(DATASET CONTENT):
========================================

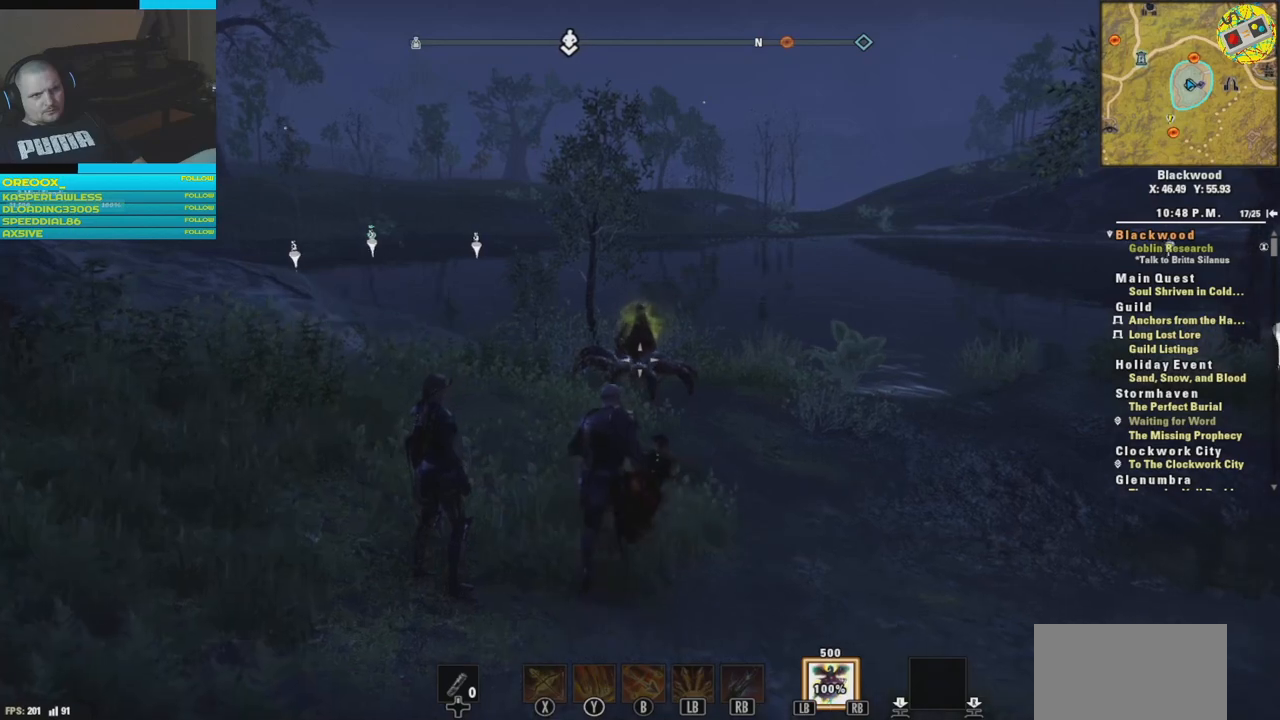
{"buttons": [], "left_stick": "center", "right_stick": "center", "events": [[50, "R2", "up"], [133, "R2", "down"], [150, "left_stick", "center"], [317, "R2", "up"]]}
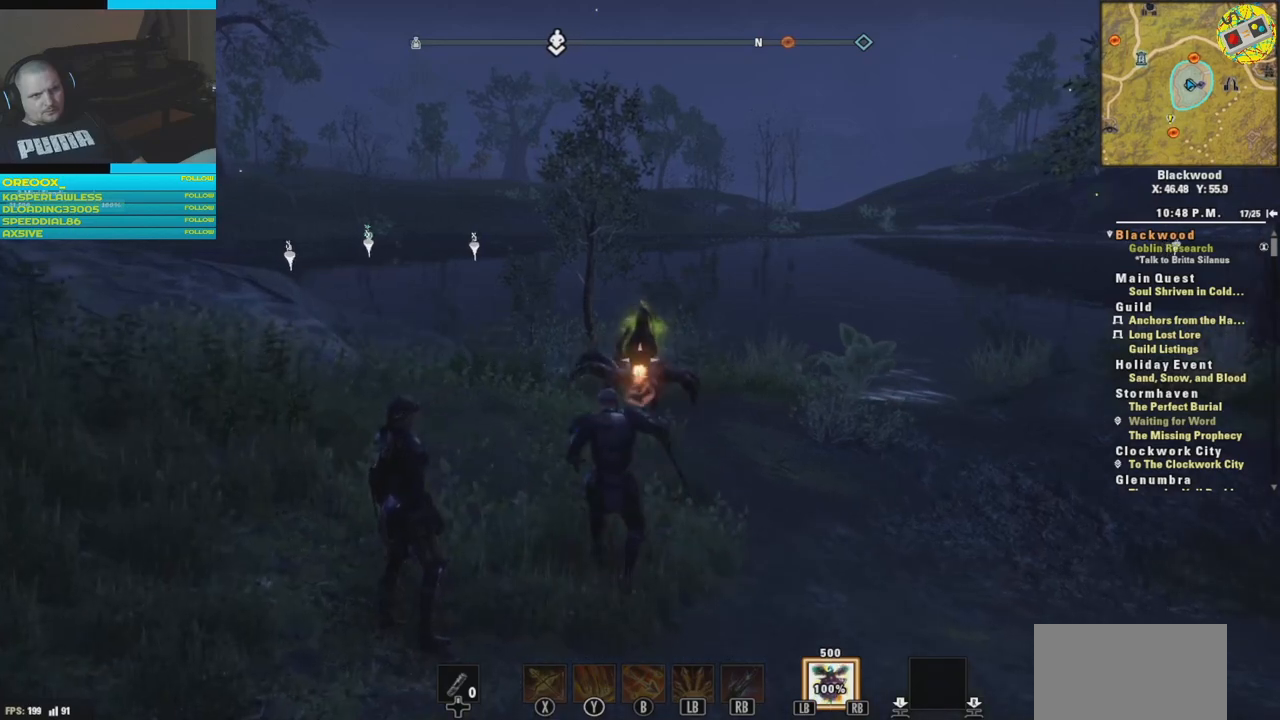
{"buttons": [], "left_stick": "center", "right_stick": "center", "events": []}
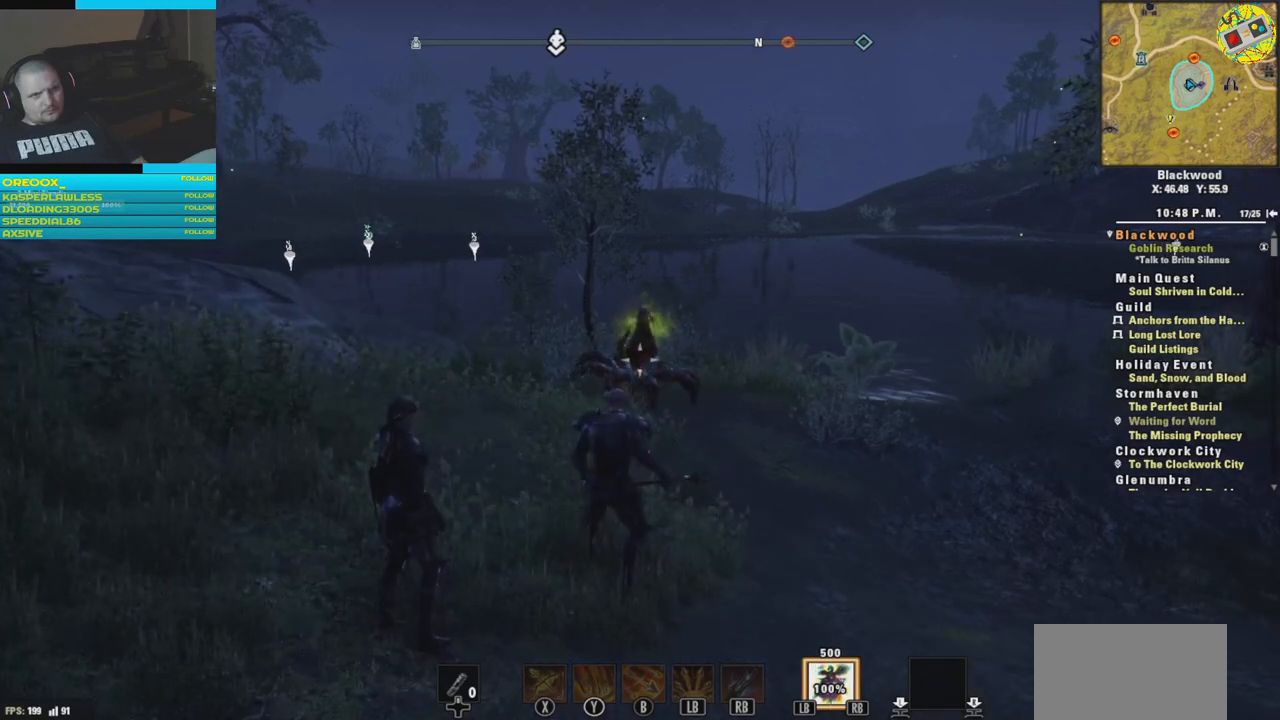
{"buttons": ["R2"], "left_stick": "center", "right_stick": "center", "events": [[17, "R2", "down"]]}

========================================

(TASK ITEM):
Skip the pictures, then return the rest of the data exactly.

(ANSWER SECTION):
{"buttons": [], "left_stick": "center", "right_stick": "center", "events": [[50, "R2", "up"], [133, "R2", "down"], [150, "left_stick", "center"], [317, "R2", "up"]]}
{"buttons": [], "left_stick": "center", "right_stick": "center", "events": []}
{"buttons": ["R2"], "left_stick": "center", "right_stick": "center", "events": [[17, "R2", "down"]]}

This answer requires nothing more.